Our analysis was performed on 189 of the 251 IAEA neutron energy spectra (with the other 62 spectra being used by the
PSA algorithm), which were quarantined during the training of the unfolding networks in order to prevent any data leakage. We demonstrated that these neutron energy spectra generation algorithms far outperformed random training data which were not physically motivated. Out of the three spectra generation algorithms investigated, neural networks trained on the
FRUIT spectrum generation algorithm (
Section 2.2.4) had the greatest overall unfolding performance on IAEA spectra. This is because it relied on theoretical models which are able to accurately capture the physics of fission, high energy, and evaporative spectra—all of which are present in large quantities in the IAEA data. We also determined that linear regression models could be used in proxy of an unfolding neural network to evaluate the performance of a particular set of training data.

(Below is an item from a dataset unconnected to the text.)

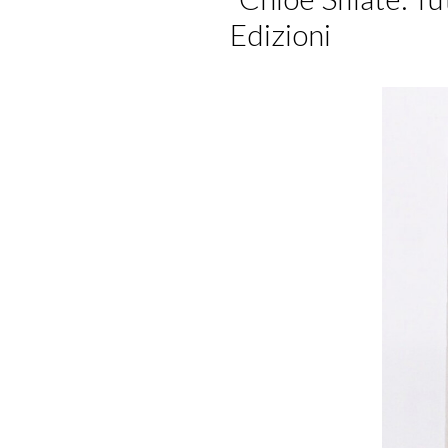
Edizioni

A limitation of the results presented in this paper is the small number of validation spectra used in our analysis, as the 251 IAEA spectra do not encompass all possible types of neutron energy spectra found in the real-world. Although the general techniques outlined in this paper may be applied to the feature engineering stage of any future work on neural network based unfolding, the relative performance of each algorithm will depend upon the energy ranges of interest and the spectra types to be unfolded.

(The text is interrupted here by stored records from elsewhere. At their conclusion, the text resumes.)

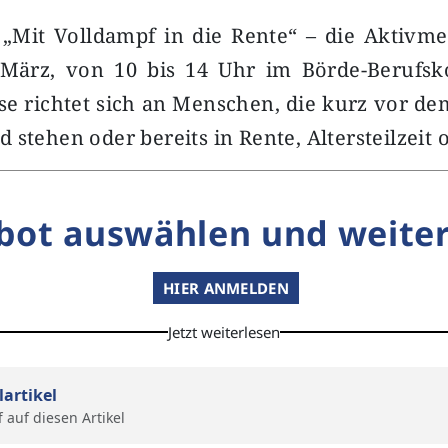
 „Mit Volldampf in die Rente“ – die Aktivm
 März, von 10 bis 14 Uhr im Börde-Berufsko
sse richtet sich an Menschen, die kurz vor d
 stehen oder bereits in Rente, Altersteilzeit
bot auswählen und weiter
HIER ANMELDEN
Jetzt weiterlesen
lartikel
f auf diesen Artikel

Future work could improve the generalizability of networks trained on
FRUIT spectra by constructing more theoretical models for a wider range of spectra types and by performing further analysis on how to optimally select parameters for each model. Future work could also investigate other metrics of unfolding performance which address the problems with MSE discussed in this paper. For example, to optimize for dosage prediction accuracy, the percent error in predicted ambient dose equivalent could be embedded into the loss function used for training or the objective function used for feature parameter tuning (
Section 2.3).
All code and relevant analysis have been made publicly available. Our hope for this work is that any project investigating neural network based neutron spectrum unfolding, regardless of the neural network architecture or kind of detector used, will be able to insert similar algorithms into the training data generation step in order to achieve optimal unfolding performance on the problem under investigation.